In 1850, the scholar Jules Gailhabaud (born in 1810) published Ancient and Modern Monuments. Collections forming a history of architecture and people through the ages. This was an encyclopaedic work with one chapter devoted to the temple attributed to Neptune at Paestum, in southern Italy. The text was accompanied by engraved plates taken from the drawings of Viollet-le-Duc.
As well as a picturesque study of the temple, showing it in ruins for the most part, the architect provided two reconstructions: this elevation of the east facade on the one hand and on the other, the ground plan and the sections of the building. They explain the layout of the temple, in particular the colonnade of the sanctuary on two levels, which gives the temple an imposing appearance.

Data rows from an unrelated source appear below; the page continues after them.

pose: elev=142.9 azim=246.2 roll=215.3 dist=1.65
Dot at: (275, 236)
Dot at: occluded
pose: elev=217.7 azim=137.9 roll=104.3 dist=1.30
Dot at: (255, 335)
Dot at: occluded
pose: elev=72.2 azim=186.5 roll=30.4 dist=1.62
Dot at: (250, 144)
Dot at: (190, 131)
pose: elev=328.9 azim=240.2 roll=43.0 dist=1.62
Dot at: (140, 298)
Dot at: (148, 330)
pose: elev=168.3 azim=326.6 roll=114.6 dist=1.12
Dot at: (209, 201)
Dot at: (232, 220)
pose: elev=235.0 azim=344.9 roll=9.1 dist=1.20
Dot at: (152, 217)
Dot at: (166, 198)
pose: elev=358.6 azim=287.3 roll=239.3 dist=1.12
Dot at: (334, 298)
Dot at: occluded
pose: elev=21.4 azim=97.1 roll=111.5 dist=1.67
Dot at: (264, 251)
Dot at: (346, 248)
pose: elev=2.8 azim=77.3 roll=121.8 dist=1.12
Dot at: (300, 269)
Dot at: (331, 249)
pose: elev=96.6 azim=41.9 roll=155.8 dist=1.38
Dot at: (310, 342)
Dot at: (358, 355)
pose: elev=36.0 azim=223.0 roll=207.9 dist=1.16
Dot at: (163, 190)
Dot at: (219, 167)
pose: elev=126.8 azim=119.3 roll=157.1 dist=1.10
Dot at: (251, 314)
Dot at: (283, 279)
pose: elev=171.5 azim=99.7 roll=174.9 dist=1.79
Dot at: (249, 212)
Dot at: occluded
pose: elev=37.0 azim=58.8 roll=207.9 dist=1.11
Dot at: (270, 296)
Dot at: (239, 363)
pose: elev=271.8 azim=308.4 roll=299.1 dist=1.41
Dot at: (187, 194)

The layout is typical of 5th century Greek style: a colonnade - the peristyle - surrounding a partially enclosed space divided into three parts - pronaos, naos and opisthodome. The Doric order (without a base or any ornamentation) is very sober. The descriptive text emphasises the fact that no trace of any decoration was found either on the pediment or the metopes, contrary to what the architect Henri Labrouste (1801-1875) had argued in 1829 in a disputed restoration project. The statue in the sanctuary, visible in the drawing, is of a woman, whereas in the plate in Gailhabaud's book it is the statue of the god Neptune that is represented. At the time, it was thought that the temple was dedicated to him. But Viollet-le-Duc certainly had knowledge of elements proving that this temple had in fact been dedicated to Hera (Juno), and this still accepted today.